WHAT YOU HAVE TO DO ▸ The answer must be the full data, restated word for word, with no pictures in it.

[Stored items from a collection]

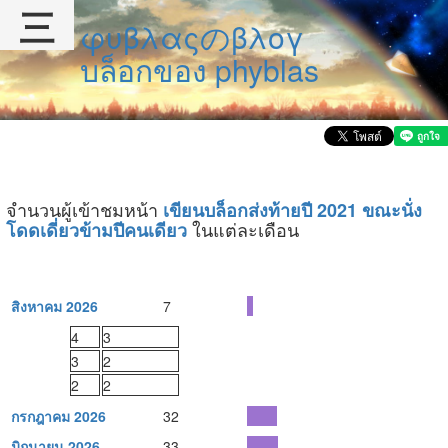
三
φυβλαςのβλογ
บล็อกของ phyblas
จำนวนผู้เข้าชมหน้า
เขียนบล็อกส่งท้ายปี 2021 ขณะนั่ง
ในแต่ละเดือน
โดดเดี่ยวข้ามปีคนเดียว
สิงหาคม 2026
7
4
3
3
2
2
2
กรกฎาคม 2026
32
มิถุนายน 2026
33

REPLY TO THE TASK ▸
三
φυβλαςのβλογ
บล็อกของ phyblas
จำนวนผู้เข้าชมหน้า
เขียนบล็อกส่งท้ายปี 2021 ขณะนั่ง
ในแต่ละเดือน
โดดเดี่ยวข้ามปีคนเดียว
สิงหาคม 2026
7
4
3
3
2
2
2
กรกฎาคม 2026
32
มิถุนายน 2026
33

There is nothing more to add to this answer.